IRF7 Expression Drives Instability in Atherosclerotic Plaques
Atherosclerosis is the largest cause of human mortality, a growth of fatty plaques in blood vessel walls that narrow and weaken vessels. The structure and composition of plaques can vary considerably between people and within one individual. The most dangerous plaques are those with more fat and less structural material, as these are prone to rupture, leading to a downstream blockage and a heart attack or stroke. A plaque is a toxic environment that draws in macrophage cells that attempt to repair the lesion, but instead are overwhelmed, killed, and add their mass to the plaque. Initially, circulating monocyte cells arrive at a plaque and turn into macrophages, but in later stages an almost cancerous process causes smooth muscle cells in the vascular wall to turn into macrophages to further accelerate plaque growth and instability. Here, researchers find a way to potentially interfere in this process, and thus greatly reduce the formation of unstable plaques that are prone to rupture.

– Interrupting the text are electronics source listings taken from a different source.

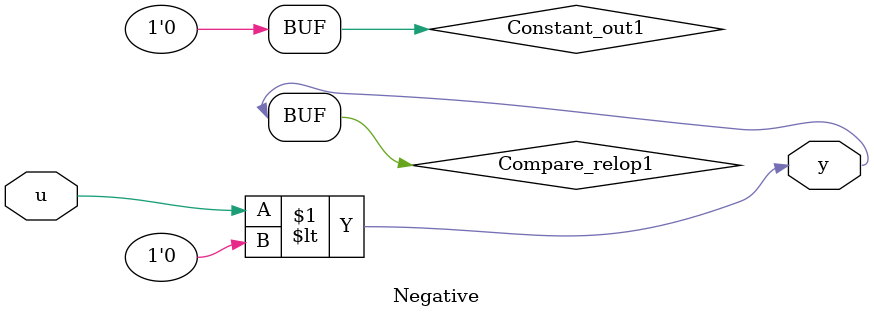
<source format=v>



`timescale 1 ns / 1 ns

module Negative
          (u,
           y);


  input   u;
  output  y;


  wire Constant_out1;
  wire Compare_relop1;


  assign Constant_out1 = 1'b0;



  assign Compare_relop1 = u < Constant_out1;



  assign y = Compare_relop1;

endmodule  // Negative


</source>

Smooth muscle cells (SMCs) exhibit remarkable plasticity, undergoing extensive phenotypic switching to generate a highly heterogeneous population within atherosclerotic plaques. While recent studies have highlighted the contribution of SMC-derived macrophage-like cells to plaque inflammation, the specific molecular drivers governing the transition to these pathogenic states remain poorly understood.
Here, we re-analyzed single-cell RNA sequencing data from lineage-traced mice to dissect SMC heterogeneity during atherogenesis. Trajectory analysis revealed that SMCs transdifferentiate into a distinct pro-inflammatory macrophage-like subpopulation via an intermediate "stem-endothelial-monocyte" cell state. Integrated gene regulatory network inference and in silico perturbation modeling identified interferon regulatory factor 7 (IRF7) as a master transcriptional regulator orchestrating this specific pathogenic transition.
Clinically, IRF7 expression was significantly upregulated in unstable and advanced human atherosclerotic plaques, correlating strongly with inflammatory macrophage burden. In vivo, ApoE knockout mice challenged with a high-fat diet exhibited robust upregulation of IRF7 in aortic plaques, which co-localized with macrophage markers. Crucially, SMC-specific knockdown of Irf7 significantly attenuated atherosclerotic plaque progression, reduced necrotic core formation, and enhanced fibrous cap stability. Mechanistically, Irf7 silencing preserved the contractile SMC phenotype and inhibited the accumulation of pro-inflammatory SMC-derived macrophage-like cells within the lesion.